Lorsqu'un trou noir supermassif avale une étoile malchanceuse, un disque d'accrétion se forme. Jusqu'à présent, aucune preuve suffisamment claire ne permettait de l'affirmer.

Lorsqu’une étoile s’approche un peu trop près d’un trou noir, elle se fait bien souvent dévorer, déchirée par les forces qui s’exercent sur elle. Un dernier éclat est émis avant que l’astre ne tombe dans le trou noir. Des astronomes ont obtenu la confirmation d’un disque se forme lors de ces événements, constitué des débris de la malheureuse étoile. Leur découverte, présentée le 26 août 2020, est détaillée dans une étude acceptée dans The Astrophysical Journal, disponible sur la plateforme arXiv.

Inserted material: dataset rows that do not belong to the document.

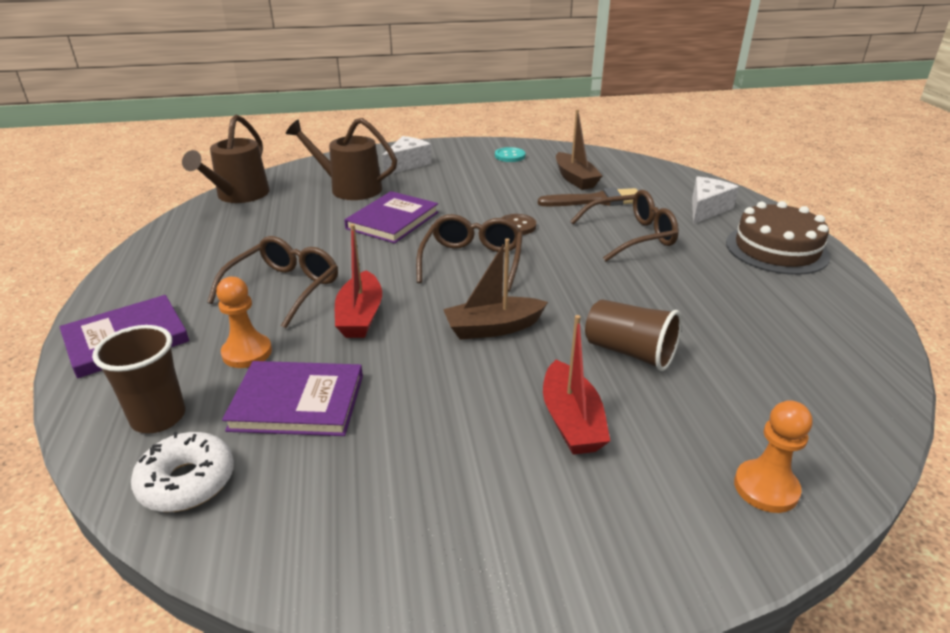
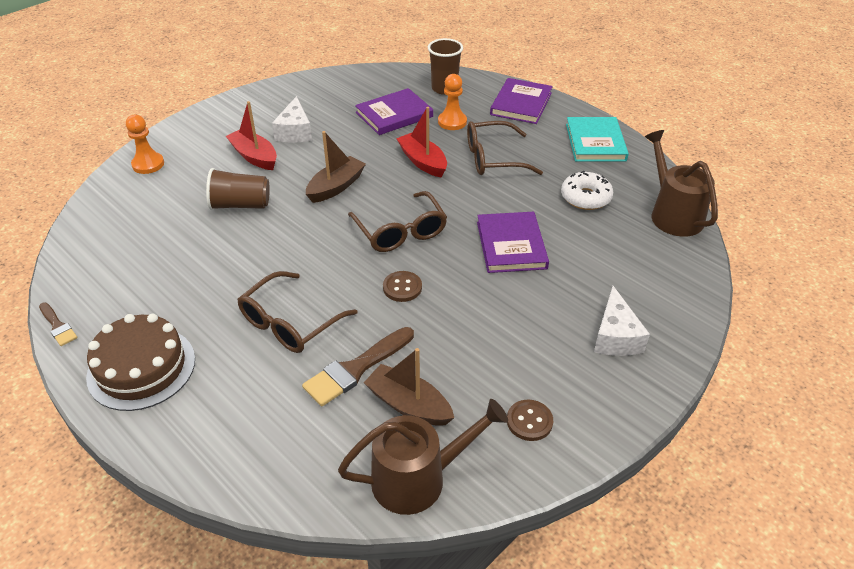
camera: 145 degrees right, 10 degrees up
(163, 262) = (595, 142): none -> turquoise book
(187, 482) = (397, 79): white donut -> white donut (585, 197)
(284, 288) = (493, 158): brown glasses -> brown glasses turned 90 degrees clockwise
(350, 188) = (605, 267): brown watering can -> brown watering can (418, 478)
(510, 156) = (529, 421): turquoise button -> brown button
(706, 209) = (227, 413): white cheese -> white cheese (295, 131)
(872, 303) = (58, 326): none -> brown brush

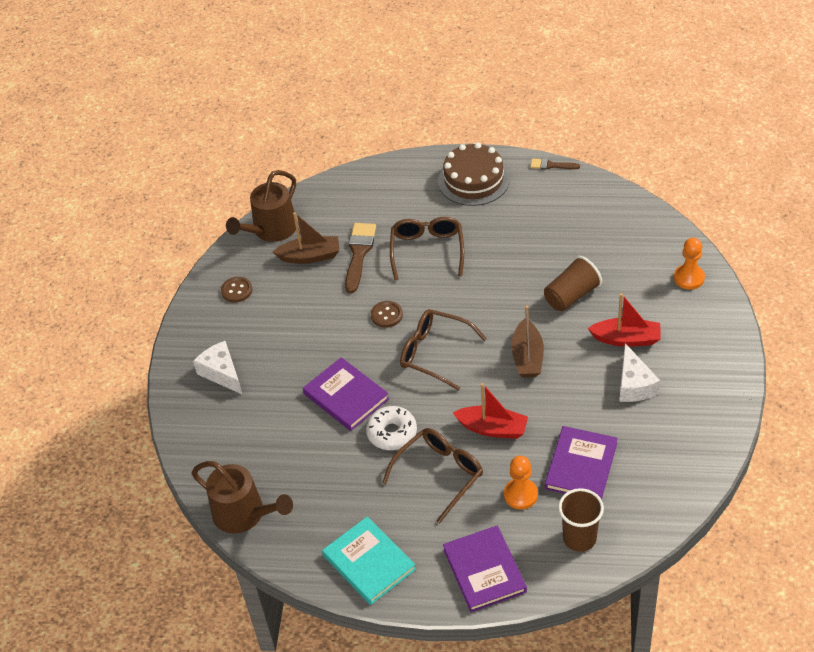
camera: 145 degrees right, 5 degrees up
(295, 131) = (634, 384): white cheese -> white cheese turned 150 degrees counterclockwise
(585, 197) = (327, 483): white donut -> white donut (392, 433)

C’est l’un de ces « événements de rupture par effet de marée » (on parle aussi de « perturbation par effet de marée »), baptisé AT 2018hyz, qui a été analysé par les auteurs. « Pour la majorité des événements de rupture par effet de marée découverts, il n’y a pas eu de preuve claire que les débris stellaires qui tombent sont capables de former un disque d’accrétion », résument les chercheurs. Leur confirmation qu’un tel disque peut bien se former lors de ce type d’événement est donc une avancée.

Disque d’accrétion d’un trou noir. // Source : NASA’s Goddard Space Flight Center/Jeremy Schnittman (annotations Numerama)

Pourquoi ne voyait-on pas les rayons X ?

En théorie, la présence d’un disque d’accrétion produisant des rayons X était soupçonnée, lorsqu’une étoile est avalée par le trou noir. Néanmoins, lors des événements de rupture par effet de marée observés, les scientifiques ne détectaient des signaux que dans les longueurs d’onde optiques et ultraviolettes, et rarement dans les rayons X (seulement dans 10 % des cas observés). C’est pourquoi les scientifiques ont posé l’hypothèse, qu’au lieu d’un disque, ils percevaient plutôt des flux de débris stellaires entrant en collision.

La nouvelle étude explique pourquoi ces rayons X ne pouvaient pas être détectés, alors même qu’un disque d’accrétion se forme. « La région proche du trou noir est obscurcie par un vent optiquement épais, nous ne voyons donc pas les émissions de rayons X, mais nous voyons la lumière optique d’un disque elliptique étendu », résume Enrico Ramirez-Ruiz, professeur d’astronomie et d’astrophysique à l’université de Californie à Santa Cruz, co-auteur de l’étude, dans le communiqué de l’université.

L’occasion d’en savoir plus sur les trous noirs

AT 2018hyz a été détecté en 2018, dans le cadre du Relevé automatisé sur tout le ciel de supernovae (ASAS-SN), un programme de recherche de nouvelles supernovae. Les chercheurs ont continué à l’observer jusqu’à ce que, le 1er janvier 2019, ils se rendent compte que le spectre de l’événement était inhabituel. C’était à cause de ce que l’on appelle l’effet Doppler, lorsque la fréquence de la lumière émise par un objet qui bouge se décale.

Le phénomène d’accrétion qui survient lors des événements de rupture par effet de marée est particulièrement intéressant pour espérer repérer des trous noirs supermassifs et mieux cerner leurs caractéristiques au cours du temps. « Les événements de rupture par effet de marée comme AT 2018hyz offrent une opportunité unique d’étudier un seul trou noir supermassif dans un ensemble de conditions qui varient considérablement au fil des mois », peut-on lire dans l’étude.